EXERCISE AIM: Which lines in the data below contain the word "простой"? Pick out each one and copy it.

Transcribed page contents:

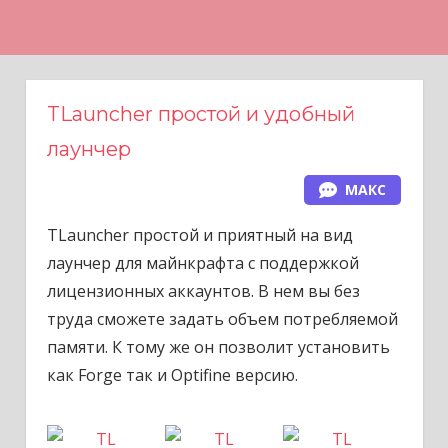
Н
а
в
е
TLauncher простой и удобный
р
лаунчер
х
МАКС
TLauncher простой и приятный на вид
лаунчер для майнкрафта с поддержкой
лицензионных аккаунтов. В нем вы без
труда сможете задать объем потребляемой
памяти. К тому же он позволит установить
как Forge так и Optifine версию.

...

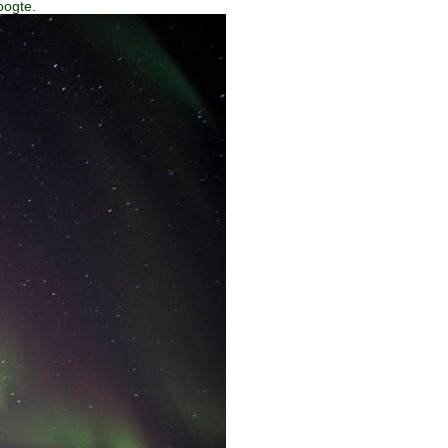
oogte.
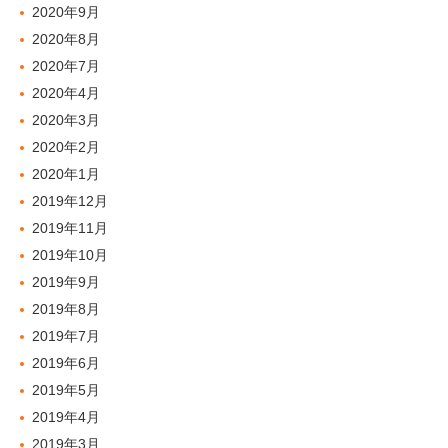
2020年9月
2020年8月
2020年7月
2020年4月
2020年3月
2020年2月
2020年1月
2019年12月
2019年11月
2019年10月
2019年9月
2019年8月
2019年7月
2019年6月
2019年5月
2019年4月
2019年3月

EXPECTED ANSWER:
TLauncher простой и удобный
TLauncher простой и приятный на вид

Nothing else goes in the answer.